* What is being asked
All lines holding the word "tail" should be located in the records and copied.

* Excerpted data
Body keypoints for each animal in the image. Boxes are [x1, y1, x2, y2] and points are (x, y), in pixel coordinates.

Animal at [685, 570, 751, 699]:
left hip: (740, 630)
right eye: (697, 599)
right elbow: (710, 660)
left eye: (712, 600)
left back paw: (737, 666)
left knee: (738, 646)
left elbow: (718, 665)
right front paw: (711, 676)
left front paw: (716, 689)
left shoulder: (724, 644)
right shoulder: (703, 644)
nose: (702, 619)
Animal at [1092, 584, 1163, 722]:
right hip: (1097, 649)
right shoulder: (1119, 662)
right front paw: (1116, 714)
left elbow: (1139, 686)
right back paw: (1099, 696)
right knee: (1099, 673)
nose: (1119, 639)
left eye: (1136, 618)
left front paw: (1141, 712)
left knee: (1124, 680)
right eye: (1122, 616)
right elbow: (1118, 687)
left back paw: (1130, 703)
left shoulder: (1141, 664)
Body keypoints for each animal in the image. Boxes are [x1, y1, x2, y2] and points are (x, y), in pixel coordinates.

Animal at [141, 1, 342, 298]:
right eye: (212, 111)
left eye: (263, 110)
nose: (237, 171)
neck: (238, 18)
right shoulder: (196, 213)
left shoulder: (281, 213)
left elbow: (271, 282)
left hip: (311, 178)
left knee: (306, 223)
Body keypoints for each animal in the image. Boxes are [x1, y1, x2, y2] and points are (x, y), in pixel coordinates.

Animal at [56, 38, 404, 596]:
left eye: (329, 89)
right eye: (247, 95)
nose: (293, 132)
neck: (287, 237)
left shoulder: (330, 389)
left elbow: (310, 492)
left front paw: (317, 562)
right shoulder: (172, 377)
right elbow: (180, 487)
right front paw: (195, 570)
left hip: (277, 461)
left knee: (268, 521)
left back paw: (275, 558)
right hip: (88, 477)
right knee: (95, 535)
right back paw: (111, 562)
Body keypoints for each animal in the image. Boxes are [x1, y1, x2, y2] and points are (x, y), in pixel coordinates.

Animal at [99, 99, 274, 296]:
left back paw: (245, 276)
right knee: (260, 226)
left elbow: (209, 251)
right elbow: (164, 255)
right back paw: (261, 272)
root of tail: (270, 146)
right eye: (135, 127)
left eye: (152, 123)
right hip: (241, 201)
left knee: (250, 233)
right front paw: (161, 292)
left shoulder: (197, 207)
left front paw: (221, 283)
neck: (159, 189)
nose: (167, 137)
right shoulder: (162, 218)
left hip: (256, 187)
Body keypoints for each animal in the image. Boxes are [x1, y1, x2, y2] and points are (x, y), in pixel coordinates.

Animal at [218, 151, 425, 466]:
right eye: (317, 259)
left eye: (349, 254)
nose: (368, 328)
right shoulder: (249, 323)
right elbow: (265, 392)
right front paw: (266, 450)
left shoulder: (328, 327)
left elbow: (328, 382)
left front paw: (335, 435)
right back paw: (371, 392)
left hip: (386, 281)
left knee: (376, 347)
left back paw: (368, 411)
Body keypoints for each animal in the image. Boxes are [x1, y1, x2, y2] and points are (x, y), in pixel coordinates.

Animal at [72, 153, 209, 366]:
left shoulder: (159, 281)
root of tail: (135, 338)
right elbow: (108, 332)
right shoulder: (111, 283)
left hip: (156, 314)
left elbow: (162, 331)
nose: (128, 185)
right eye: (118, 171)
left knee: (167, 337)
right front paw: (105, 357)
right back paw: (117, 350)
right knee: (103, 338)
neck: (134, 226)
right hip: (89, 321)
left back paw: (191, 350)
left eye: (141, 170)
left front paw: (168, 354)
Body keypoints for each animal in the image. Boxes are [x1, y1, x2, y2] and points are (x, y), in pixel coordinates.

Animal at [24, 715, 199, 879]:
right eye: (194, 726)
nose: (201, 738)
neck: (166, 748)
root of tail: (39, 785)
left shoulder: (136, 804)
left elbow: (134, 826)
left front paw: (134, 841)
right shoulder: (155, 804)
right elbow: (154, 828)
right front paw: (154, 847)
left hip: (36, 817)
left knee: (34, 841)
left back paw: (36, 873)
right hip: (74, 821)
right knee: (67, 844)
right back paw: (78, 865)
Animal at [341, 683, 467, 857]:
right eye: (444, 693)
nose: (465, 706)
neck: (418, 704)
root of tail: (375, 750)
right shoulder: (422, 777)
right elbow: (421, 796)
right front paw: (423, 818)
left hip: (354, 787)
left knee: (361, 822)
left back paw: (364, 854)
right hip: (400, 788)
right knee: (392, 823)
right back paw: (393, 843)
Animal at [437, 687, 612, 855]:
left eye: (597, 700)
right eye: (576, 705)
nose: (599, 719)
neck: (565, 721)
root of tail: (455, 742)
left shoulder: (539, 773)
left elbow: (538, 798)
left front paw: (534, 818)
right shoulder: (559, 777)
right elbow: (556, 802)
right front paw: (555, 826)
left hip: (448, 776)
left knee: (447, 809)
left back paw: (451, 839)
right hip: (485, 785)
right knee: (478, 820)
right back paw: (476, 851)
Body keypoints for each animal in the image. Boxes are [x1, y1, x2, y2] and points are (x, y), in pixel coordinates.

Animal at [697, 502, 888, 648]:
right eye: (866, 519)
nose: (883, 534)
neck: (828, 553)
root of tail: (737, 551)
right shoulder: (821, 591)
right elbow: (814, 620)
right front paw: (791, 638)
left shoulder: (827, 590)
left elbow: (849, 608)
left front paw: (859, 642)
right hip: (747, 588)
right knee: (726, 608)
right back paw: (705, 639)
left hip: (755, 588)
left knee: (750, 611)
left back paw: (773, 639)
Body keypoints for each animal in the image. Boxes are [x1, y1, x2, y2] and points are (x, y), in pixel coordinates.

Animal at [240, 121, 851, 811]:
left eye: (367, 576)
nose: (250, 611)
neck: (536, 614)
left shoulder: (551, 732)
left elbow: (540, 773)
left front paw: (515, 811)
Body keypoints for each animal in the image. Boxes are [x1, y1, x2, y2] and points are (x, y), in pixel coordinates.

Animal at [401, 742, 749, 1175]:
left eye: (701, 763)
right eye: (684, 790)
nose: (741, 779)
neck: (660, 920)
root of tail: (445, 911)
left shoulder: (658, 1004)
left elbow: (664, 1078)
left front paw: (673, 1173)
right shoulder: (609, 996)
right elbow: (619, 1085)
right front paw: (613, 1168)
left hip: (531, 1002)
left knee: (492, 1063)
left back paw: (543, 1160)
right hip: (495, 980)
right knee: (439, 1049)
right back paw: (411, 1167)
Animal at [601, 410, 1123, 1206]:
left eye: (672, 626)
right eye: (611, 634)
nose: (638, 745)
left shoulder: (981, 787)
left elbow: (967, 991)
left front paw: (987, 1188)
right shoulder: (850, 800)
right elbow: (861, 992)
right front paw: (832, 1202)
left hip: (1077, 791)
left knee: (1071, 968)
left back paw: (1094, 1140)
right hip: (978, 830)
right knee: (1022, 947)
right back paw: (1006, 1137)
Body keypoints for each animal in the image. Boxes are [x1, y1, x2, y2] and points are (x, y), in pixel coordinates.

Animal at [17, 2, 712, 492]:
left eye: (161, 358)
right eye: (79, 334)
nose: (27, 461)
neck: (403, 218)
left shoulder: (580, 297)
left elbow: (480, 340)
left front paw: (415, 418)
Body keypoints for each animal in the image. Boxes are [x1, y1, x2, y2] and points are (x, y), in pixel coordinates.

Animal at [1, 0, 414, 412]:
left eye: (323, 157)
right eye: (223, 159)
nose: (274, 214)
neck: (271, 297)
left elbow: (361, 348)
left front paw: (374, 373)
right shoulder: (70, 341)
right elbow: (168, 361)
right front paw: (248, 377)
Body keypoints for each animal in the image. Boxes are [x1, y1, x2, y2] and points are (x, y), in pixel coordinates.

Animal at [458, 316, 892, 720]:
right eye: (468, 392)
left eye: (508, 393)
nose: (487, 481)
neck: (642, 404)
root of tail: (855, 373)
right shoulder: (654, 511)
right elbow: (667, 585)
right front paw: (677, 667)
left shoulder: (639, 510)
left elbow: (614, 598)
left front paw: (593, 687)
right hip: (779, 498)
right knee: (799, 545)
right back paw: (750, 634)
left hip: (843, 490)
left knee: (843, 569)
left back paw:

* Output for this exercise
root of tail: (270, 146)
root of tail: (135, 338)
root of tail: (39, 785)
root of tail: (375, 750)
root of tail: (455, 742)
root of tail: (737, 551)
root of tail: (445, 911)
root of tail: (855, 373)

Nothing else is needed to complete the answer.